Traditional tribunals dealing with local irrigation matters. The Council of Wise Men of the Plain of Murcia, dates back to the 9th century, while the Water Tribunal of the Plain of Valencia is the oldest institution of justice in Europe. Their oral proceedings are fast, transparent and impartial. Their decision is final. In addition to their legal roles, these courts contribute to the oral transmission of knowledge derived from centuries-old cultural exchanges. They have their own specialist vocabulary peppered with Arabic borrowings. In short, the courts are long-standing repositories of local and regional identity and are of special significance to local inhabitants -- and they are something to see.

La Patum - Berga, Catalonia

During the holy week of Corpus Christi, townspeople dress as mystical and symbolical figures and dance through the streets to the beat of a kettledrum called a tabal. Among the things to be seen are turcs i cavallets (Turks and knights), maces (hell), guites (mules), àligas (eagles) vells nans i nans nous (old dwarfs and new dwarfs), gegants (paper mache  giants) and plens (with burning fuets on). This event has origins in pre-Christian summer solstice celebrations of the, which were adapted by the Catholic Church. Today it is not religious, but rather more a bit of popular street theater. 

Mare de Deu de la Salut - Algemesi, Valencia

The Festival of Our Lady of Health dates back to the 13th century and involves theatre, dance, music and street processions. Three processions are held, one on 7 September and two on the 8th. They include Muixeranga, which are human towers similar to the Castellers but which include the performance of a dance. There are seven dance events, 63 musical compositions, street depictions of historical and biblical characters, scenes of martyrdoms, living tableaus, etc.

Mediterranean Diet - Spain

The main ingredients of the Mediterranean diet include olive oil, cereals, fruits, vegetables, a moderate amount of meat, fish and dairy products, seasoning and spices, accompanied by wine or infusions.  UNESCO mentions Soria, in Castile-León, as a prime example of a city that is committed to the Mediterranean diet, but this glorious food can be enjoyed all over Spain.

Misteri d'Elx - Elche, Valencia

A two-part liturgical drama dating from the Middle Ages commemorating the Dormition, Assumption and Heavenly Coronation of the Virgin Mary. It is sung in Valencian and Latin and performed in the Basilica de Santa María. Dress rehearsals can be seen on some days before the events, with part one performed on August 14th and part two on the Feast of the Assumption, August 15th.

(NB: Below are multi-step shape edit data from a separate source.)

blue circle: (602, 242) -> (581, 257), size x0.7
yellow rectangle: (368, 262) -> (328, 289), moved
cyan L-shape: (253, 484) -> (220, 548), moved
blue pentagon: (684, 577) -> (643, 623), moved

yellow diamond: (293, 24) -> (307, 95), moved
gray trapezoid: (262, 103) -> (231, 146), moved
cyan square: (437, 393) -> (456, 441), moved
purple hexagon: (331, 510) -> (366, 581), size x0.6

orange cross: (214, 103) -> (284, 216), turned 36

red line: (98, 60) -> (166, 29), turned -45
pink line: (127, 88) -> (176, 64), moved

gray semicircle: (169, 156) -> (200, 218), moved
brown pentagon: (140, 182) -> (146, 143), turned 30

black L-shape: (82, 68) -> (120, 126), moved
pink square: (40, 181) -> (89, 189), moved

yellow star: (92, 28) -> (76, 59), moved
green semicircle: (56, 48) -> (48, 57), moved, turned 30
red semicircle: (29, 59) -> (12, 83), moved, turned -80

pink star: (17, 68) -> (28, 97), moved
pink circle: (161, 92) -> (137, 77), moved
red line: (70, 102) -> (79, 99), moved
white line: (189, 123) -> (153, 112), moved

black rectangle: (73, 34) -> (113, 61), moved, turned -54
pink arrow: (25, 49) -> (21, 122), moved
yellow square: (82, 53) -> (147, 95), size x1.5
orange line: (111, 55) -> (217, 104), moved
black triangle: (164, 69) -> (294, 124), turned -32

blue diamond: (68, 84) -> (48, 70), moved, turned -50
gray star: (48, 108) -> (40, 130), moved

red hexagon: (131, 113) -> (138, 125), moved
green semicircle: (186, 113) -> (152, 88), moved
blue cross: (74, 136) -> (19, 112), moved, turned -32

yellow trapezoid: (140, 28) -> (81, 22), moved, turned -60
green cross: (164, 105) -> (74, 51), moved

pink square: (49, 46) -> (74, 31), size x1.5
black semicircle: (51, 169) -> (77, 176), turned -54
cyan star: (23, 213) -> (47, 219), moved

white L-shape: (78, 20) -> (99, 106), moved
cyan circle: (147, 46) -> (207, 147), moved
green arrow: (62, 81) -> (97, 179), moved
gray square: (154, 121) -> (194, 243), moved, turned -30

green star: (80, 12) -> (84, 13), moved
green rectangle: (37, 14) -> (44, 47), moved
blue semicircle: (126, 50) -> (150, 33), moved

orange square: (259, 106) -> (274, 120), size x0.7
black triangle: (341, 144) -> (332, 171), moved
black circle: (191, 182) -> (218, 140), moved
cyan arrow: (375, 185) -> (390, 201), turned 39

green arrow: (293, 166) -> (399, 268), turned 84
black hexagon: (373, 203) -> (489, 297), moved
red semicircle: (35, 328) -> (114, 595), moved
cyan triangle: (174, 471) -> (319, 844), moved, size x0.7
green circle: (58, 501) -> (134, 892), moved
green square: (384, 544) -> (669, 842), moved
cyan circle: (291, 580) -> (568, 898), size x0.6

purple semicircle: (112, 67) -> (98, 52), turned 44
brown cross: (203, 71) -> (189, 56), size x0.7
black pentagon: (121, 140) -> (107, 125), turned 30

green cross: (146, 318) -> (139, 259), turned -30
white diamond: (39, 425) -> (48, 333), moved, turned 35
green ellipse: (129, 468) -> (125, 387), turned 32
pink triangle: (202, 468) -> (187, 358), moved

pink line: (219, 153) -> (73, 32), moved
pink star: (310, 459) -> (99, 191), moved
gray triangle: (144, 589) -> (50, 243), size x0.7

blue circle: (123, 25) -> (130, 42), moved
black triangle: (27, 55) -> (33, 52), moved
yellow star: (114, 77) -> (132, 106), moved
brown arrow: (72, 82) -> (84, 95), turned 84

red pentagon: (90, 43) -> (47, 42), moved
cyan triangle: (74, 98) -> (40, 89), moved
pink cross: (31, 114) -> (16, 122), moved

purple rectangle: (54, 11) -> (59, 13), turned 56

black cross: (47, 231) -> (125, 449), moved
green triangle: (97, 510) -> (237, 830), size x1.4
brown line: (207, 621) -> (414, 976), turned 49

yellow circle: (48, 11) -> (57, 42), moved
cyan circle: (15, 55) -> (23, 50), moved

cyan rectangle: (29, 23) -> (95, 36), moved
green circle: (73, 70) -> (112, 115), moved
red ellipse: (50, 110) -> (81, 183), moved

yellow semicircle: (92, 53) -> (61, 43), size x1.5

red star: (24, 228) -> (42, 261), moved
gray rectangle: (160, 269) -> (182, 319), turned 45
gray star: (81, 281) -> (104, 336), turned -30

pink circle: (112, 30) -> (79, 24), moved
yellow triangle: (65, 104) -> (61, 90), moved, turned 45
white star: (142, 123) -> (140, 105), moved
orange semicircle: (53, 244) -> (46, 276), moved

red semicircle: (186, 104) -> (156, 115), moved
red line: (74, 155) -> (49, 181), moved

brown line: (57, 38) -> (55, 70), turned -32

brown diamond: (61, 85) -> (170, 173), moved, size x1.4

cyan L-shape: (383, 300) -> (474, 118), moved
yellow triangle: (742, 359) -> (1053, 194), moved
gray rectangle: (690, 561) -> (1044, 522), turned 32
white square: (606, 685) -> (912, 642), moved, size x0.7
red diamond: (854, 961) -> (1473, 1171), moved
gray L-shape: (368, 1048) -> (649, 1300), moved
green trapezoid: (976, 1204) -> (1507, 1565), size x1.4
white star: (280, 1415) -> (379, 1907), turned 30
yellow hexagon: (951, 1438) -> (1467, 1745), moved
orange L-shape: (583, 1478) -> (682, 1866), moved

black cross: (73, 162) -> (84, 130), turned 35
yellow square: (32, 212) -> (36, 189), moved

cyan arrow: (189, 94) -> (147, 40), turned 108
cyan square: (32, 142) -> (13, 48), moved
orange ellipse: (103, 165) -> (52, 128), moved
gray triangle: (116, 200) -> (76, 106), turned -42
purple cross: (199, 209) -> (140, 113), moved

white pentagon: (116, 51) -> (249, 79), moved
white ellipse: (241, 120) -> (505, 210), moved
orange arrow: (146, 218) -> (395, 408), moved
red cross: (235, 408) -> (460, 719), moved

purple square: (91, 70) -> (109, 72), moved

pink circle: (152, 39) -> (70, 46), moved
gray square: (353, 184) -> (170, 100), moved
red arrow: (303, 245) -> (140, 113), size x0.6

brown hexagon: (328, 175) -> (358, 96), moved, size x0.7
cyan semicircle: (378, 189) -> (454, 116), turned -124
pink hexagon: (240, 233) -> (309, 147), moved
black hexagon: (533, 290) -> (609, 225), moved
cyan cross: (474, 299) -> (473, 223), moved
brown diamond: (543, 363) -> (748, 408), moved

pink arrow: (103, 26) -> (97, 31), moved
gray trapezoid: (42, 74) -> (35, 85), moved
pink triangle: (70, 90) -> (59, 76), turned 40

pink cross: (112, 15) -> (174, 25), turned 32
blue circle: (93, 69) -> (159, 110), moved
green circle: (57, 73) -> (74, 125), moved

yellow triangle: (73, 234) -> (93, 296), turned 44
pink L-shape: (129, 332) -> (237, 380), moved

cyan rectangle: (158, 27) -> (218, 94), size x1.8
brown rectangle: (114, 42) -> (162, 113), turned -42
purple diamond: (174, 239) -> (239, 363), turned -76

Whistled Language of La Gomera - La Gomera Island, Canary Islands

The Silbo Gomero replicates the islanders’ vocal language (Castilian Spanish) with whistling. Handed down over centuries from master to pupil, it is the only whistled language in the world that is fully developed and practised by a large community -- more than 22,000 inhabitants. The whistled language replaces each vowel or consonant with a whistling sound: two distinct whistles replace the five Spanish vowels, and there are four whistles for consonants. The whistles can be distinguished according to pitch and whether they are interrupted or continuous. With practice, whistlers can convey any message. The language takes advantage of the peculiar topography of the island, reverberating across its deep ravines and narrow valleys. Messages can be heard up to five miles away.